== Data section ==

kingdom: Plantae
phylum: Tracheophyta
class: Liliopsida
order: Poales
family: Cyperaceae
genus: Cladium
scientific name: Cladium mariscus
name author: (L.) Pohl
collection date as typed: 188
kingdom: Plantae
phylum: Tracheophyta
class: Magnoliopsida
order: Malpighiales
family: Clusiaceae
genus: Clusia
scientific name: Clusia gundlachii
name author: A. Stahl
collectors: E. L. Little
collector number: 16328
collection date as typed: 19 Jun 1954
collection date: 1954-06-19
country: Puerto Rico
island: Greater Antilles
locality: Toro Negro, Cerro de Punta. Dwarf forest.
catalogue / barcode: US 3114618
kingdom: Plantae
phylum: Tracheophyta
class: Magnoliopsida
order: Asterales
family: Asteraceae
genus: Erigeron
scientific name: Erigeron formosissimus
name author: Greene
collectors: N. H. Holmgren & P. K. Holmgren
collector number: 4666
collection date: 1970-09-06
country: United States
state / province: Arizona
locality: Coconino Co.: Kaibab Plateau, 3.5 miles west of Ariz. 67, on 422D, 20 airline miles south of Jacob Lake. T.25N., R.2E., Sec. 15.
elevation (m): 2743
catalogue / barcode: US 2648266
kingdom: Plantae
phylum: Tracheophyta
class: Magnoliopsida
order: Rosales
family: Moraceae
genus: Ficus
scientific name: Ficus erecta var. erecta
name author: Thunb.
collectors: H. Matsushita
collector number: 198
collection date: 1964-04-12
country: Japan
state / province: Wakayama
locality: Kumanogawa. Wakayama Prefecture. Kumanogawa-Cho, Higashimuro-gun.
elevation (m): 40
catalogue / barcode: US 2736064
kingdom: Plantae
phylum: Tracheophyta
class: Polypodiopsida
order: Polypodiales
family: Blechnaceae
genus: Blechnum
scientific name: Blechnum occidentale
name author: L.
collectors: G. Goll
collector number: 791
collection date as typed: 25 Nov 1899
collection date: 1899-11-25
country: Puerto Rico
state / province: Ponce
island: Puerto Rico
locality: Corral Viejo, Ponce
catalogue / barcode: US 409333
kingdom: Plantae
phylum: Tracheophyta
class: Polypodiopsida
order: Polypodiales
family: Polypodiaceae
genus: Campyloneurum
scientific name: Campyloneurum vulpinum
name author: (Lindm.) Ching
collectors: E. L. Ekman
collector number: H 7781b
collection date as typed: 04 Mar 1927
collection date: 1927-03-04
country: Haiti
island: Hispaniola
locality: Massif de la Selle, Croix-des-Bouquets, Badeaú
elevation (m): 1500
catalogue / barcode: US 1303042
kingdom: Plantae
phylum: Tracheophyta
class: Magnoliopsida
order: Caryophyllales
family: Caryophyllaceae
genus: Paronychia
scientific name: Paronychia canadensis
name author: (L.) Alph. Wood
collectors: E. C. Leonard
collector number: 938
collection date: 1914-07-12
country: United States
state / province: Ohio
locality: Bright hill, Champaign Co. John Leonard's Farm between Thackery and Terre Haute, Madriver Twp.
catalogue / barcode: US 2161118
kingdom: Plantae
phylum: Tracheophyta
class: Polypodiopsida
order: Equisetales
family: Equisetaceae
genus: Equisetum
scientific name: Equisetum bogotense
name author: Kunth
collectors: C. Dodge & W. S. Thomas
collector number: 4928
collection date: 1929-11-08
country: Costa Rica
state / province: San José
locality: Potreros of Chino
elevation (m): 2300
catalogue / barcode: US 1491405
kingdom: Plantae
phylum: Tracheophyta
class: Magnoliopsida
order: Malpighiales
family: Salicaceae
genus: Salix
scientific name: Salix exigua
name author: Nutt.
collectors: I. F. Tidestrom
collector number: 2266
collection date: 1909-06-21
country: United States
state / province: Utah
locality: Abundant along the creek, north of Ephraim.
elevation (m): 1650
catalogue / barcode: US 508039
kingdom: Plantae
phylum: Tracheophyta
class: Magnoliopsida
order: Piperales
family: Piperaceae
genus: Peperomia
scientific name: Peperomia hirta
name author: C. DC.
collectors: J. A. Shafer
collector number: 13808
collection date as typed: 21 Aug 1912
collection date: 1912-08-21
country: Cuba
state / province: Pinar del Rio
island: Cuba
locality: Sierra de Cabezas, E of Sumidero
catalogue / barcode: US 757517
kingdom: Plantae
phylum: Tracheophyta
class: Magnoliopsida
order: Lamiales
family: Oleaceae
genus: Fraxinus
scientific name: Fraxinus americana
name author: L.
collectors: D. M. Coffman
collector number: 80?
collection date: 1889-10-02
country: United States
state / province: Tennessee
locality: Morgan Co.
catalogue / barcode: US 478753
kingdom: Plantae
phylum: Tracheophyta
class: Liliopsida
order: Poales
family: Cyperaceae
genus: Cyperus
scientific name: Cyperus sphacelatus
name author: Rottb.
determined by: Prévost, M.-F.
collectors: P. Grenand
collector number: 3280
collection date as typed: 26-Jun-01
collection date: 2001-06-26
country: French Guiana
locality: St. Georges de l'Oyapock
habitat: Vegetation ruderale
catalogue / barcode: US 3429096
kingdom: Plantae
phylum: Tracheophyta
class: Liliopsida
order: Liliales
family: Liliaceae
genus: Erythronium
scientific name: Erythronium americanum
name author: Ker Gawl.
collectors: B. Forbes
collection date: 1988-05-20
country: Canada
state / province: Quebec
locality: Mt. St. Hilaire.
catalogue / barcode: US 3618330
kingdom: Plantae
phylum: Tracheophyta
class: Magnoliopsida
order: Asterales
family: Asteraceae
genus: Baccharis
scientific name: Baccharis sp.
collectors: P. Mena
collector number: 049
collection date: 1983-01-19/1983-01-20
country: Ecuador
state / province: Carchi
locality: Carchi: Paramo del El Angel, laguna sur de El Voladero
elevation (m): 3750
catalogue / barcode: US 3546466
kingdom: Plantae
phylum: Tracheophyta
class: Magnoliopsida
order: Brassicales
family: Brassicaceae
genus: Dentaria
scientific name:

===

- [Required task]:
Please convert the lines from the one containing "scientific name: Baccharis sp." through the end of the items into a JSON list of strings, one string per line, skipping blank lines.

- [Complete output]:
[
  "scientific name: Baccharis sp.",
  "collectors: P. Mena",
  "collector number: 049",
  "collection date: 1983-01-19/1983-01-20",
  "country: Ecuador",
  "state / province: Carchi",
  "locality: Carchi: Paramo del El Angel, laguna sur de El Voladero",
  "elevation (m): 3750",
  "catalogue / barcode: US 3546466",
  "kingdom: Plantae",
  "phylum: Tracheophyta",
  "class: Magnoliopsida",
  "order: Brassicales",
  "family: Brassicaceae",
  "genus: Dentaria",
  "scientific name:"
]